Gold Dips as Oil Falls, But "Recession Won't Kill Inflation" Warns ECB
Gold fell back at lunchtime in London on Thursday, slipping 0.7% towards this week's low of $955 per ounce as Western stock markets continued to rally on falling oil prices.
Crude oil has now dropped $12 per barrel from Tuesday's high above $146.
The FTSE100 index here in London today jumped 3.2% from Wednesday's three-year low beneath 5,100.
On the currency markets the US Dollar held steady after yesterday's bounce from fresh all-time record lows as J.P.Morgan reported better-than-expected second quarter results, down 53% from 2007.
Debt yields rose as bond prices fell. Broad commodity prices, as measured by the S&P GSCI index, stood 1% lower as the US open drew near.
"It takes very little to see Gold make a comeback these days," notes the latest Asian Metals Monthly, produced by Virtual Metals on behalf of Fortis, the giant Dutch banking group.
"The trouble for gold investors is that there are too many times when it needs to make a comeback.
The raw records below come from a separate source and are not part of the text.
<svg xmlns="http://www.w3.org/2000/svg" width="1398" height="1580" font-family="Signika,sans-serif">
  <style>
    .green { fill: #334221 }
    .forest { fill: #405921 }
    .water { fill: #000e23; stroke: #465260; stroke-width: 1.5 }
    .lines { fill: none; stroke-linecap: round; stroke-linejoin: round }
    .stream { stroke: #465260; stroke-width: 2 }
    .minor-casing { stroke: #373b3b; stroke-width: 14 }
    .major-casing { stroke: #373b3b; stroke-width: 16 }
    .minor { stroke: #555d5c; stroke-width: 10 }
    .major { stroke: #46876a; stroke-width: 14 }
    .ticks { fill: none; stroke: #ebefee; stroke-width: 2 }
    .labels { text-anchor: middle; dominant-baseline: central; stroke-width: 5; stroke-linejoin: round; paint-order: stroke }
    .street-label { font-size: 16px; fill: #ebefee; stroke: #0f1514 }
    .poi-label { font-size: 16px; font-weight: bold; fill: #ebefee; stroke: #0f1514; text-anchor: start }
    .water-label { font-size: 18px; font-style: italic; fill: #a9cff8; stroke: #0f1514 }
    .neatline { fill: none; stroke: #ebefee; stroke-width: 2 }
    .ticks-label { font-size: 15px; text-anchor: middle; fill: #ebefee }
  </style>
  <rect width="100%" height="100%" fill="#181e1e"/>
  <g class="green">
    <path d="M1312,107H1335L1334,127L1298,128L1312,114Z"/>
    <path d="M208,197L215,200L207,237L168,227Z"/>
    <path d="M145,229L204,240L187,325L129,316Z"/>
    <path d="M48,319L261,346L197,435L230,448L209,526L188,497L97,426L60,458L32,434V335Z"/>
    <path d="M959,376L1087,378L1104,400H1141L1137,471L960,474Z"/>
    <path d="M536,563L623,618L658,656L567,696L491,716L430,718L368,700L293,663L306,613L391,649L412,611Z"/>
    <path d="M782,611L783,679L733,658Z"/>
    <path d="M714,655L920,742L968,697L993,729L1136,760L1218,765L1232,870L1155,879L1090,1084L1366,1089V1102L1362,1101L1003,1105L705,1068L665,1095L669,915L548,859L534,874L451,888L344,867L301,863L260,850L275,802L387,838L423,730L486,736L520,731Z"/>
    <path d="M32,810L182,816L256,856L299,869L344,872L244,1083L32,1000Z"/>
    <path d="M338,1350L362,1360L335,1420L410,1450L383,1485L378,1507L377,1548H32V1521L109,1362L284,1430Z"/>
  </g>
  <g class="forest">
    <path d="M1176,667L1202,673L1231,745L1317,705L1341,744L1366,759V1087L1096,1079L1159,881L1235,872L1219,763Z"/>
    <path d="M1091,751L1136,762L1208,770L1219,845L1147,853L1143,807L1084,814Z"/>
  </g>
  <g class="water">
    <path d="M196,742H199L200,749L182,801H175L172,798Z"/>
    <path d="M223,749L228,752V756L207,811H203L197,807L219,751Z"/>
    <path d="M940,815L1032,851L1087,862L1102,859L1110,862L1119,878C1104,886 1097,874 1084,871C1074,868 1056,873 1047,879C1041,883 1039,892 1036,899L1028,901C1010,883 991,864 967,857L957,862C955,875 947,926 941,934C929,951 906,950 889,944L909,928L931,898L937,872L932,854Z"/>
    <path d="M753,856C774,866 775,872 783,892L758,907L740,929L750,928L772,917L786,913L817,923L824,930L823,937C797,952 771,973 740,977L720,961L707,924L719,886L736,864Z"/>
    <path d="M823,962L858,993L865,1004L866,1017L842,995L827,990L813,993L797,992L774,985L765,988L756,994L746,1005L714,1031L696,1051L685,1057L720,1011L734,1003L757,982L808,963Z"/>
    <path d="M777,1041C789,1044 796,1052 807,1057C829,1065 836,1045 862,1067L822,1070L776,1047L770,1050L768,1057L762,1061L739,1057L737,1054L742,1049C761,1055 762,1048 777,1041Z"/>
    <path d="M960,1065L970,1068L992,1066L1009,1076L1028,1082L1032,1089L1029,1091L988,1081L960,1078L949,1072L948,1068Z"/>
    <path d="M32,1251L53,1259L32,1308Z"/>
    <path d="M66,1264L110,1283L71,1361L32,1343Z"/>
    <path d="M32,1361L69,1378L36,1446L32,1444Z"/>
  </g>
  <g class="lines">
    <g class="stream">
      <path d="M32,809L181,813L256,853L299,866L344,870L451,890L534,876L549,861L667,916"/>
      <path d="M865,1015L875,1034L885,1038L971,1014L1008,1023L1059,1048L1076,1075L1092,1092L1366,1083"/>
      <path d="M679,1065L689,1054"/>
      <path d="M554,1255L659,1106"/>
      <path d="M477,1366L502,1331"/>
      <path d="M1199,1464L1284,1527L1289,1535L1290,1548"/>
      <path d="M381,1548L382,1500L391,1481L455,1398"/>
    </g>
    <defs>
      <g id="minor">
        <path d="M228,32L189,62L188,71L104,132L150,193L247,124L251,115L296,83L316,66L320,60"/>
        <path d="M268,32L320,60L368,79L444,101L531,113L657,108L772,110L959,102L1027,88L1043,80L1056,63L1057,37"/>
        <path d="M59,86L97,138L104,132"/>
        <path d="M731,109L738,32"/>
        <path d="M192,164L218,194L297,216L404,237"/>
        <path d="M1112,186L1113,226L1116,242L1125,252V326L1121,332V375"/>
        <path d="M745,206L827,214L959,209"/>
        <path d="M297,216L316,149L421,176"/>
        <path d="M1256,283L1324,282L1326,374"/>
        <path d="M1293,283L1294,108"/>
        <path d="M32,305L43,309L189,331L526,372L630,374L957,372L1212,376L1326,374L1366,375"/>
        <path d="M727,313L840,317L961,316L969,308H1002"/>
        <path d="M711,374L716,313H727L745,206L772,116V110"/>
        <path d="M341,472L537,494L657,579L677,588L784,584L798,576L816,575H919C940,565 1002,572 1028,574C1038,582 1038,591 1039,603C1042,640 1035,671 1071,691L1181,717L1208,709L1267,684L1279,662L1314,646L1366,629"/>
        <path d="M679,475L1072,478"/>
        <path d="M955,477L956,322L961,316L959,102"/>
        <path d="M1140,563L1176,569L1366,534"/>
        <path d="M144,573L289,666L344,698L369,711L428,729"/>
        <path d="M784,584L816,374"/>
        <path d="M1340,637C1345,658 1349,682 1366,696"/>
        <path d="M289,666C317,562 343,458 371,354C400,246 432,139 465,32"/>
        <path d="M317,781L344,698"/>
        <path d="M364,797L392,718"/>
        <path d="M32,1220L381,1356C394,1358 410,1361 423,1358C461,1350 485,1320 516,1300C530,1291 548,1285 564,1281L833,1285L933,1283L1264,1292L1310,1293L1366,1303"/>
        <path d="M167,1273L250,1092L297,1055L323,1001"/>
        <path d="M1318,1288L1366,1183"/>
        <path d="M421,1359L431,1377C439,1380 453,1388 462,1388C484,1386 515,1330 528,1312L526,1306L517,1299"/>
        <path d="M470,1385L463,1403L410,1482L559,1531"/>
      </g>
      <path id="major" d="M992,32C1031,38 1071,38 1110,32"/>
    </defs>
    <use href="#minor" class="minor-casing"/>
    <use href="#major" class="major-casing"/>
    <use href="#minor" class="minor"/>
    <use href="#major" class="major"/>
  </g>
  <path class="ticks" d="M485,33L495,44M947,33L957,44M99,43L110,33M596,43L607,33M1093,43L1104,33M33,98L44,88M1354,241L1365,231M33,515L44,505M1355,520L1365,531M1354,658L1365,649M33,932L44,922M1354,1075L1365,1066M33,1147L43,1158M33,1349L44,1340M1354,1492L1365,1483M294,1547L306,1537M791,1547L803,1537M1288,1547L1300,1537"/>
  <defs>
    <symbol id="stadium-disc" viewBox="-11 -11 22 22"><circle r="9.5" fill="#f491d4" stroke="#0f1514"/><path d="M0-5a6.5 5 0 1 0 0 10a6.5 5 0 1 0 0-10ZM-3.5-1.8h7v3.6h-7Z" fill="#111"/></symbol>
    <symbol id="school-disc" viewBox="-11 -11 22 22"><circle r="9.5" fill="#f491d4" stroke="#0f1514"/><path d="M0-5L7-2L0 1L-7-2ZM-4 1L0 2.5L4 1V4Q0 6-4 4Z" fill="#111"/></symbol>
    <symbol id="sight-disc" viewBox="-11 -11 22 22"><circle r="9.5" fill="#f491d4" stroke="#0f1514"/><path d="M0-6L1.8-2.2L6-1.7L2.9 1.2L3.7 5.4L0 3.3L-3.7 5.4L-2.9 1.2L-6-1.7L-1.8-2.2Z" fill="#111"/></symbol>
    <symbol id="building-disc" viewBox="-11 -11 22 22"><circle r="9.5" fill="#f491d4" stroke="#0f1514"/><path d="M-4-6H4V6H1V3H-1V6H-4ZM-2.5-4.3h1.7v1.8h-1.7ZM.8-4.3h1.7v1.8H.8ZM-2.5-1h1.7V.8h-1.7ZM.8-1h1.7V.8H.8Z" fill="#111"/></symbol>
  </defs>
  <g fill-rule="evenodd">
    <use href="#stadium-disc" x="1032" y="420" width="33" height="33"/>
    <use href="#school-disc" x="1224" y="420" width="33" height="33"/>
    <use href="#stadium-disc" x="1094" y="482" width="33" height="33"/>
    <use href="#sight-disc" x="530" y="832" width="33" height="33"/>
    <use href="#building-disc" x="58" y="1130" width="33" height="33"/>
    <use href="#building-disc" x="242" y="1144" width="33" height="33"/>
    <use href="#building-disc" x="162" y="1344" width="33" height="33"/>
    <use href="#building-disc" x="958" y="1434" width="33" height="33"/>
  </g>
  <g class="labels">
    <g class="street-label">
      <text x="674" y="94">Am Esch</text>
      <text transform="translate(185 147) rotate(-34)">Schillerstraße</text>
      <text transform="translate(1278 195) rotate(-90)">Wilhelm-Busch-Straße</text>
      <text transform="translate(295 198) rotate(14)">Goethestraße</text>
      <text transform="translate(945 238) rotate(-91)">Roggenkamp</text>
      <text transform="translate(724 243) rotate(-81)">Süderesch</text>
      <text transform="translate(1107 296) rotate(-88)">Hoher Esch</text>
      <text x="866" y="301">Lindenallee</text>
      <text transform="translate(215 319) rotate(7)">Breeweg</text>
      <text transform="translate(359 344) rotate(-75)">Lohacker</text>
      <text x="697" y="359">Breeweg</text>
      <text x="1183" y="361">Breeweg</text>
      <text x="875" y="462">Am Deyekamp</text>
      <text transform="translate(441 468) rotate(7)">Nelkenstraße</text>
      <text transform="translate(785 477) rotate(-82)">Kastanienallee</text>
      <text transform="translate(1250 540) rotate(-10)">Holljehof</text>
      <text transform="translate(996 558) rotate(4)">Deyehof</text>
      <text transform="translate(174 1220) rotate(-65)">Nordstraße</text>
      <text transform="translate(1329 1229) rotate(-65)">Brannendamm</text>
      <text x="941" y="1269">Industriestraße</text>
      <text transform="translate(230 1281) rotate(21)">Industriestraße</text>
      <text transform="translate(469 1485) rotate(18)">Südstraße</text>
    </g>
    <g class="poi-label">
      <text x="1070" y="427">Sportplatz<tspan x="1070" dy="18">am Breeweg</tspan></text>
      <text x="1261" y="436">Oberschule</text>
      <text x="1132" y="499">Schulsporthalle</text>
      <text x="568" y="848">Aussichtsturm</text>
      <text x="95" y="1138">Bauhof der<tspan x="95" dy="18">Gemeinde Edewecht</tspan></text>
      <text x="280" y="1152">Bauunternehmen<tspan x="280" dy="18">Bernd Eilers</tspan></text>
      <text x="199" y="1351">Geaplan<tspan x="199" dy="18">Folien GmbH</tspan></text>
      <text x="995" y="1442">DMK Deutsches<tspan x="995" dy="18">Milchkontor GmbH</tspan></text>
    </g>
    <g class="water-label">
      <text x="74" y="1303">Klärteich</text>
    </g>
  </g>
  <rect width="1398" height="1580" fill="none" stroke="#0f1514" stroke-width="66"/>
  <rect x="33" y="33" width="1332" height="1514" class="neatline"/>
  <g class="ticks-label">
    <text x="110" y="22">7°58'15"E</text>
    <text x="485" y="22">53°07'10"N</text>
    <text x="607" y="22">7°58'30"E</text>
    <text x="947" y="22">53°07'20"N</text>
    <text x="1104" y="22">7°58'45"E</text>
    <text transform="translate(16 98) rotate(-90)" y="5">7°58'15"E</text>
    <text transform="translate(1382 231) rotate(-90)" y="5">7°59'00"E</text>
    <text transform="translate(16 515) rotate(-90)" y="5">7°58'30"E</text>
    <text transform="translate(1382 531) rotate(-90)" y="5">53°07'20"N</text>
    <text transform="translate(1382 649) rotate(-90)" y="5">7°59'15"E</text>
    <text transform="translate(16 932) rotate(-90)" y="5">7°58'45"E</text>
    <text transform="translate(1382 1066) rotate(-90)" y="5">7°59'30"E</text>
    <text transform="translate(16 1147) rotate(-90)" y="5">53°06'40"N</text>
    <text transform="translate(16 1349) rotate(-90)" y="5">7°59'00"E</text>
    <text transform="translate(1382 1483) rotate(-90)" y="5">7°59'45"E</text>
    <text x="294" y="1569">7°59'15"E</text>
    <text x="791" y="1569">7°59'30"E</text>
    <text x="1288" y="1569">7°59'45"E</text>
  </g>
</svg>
The rally in June and July (so far) has been impressive."
Pointing to the sharp reduction in forward "hedge book" gold sales by AngloGold – the world's fourth largest miner – between April and June, "the Gold Price will increasingly depend on investment," VM goes on.
"This is already substantial but it could go much higher if the financial system threatened to implode."
On a fundamental basis, "the elevated credit risk and heightened inflation awareness should ensure good support for gold and silver," agrees Walter de Wet at Standard Bank in Johannesburg.
Gold "still offers a short-term bullish picture," writes Phil Smith in his Market Technicals note for Reuters India today, "and our splendid triangle formation [repeating the pattern seen last Nov., just before Gold leapt 30% inside three months] is not letting us down."
Smith's short-term target remains at $1,020 per ounce. "The bullish run which started mid-June stalled briefly but [it] has broken through resistance at 953...This now becomes support."
On the currency markets today the Euro failed to hold a brief rally to $1.5890, despite a report from the Financial Times that the world's largest state-owned sovereign wealth funds are cutting their US Dollar investments.
"One big sovereign fund in the Gulf has cut its Dollar-denominated holdings from more than 80% a year ago to less than 60%," the FT explains, "while China's State Administration of Foreign Exchange (SAFE) has been looking to strike deals with private equity firms in Europe as a part of a strategy to reduce its Dollar holdings."
The Gold Price in Euros slipped this morning to a three-session low of €604 per ounce.
For British investors battered by a 20% drop in the FTSE share index and a 16-year jump in inflation, the price of Gold slipped to a one-week low beneath £480 per ounce.
"It's a mistake to think that inflation will fall if the economy weakens," warns European Central Bank member Nout Wellink in an interview with Elsevier magazine today.
"We saw that in the 1970s. If you don't act, you get high inflation and low growth – stagflation.
"It will take ten years before you get it back under control if you don't intervene." (Can Recession Kill Inflation? Read on here...)
Taken as a threat of further ECB rate hikes ahead, Wellink's comments stand in sharp contrast to Fed chairman Ben Bernanke's testimony to the US Congress this week.
Only one Fed member, Dallas bank president Richard Fisher, voted for a rate hike at the US central bank's June meeting.
Last month the cost of living in America rose at its fastest pace since 1982. It has risen by almost 5¢ in the Dollar since the Fed began slashing interest rates in Sept. '07, causing a collapse in the US currency's market value.
According to the latest Fed minutes, however, Bernanke's team remain convinced they can boost economic growth by keeping interest rates – and therefore the Dollar – low.
"[We] see the risks to economic growth as skewed to the downside," the committee agreed.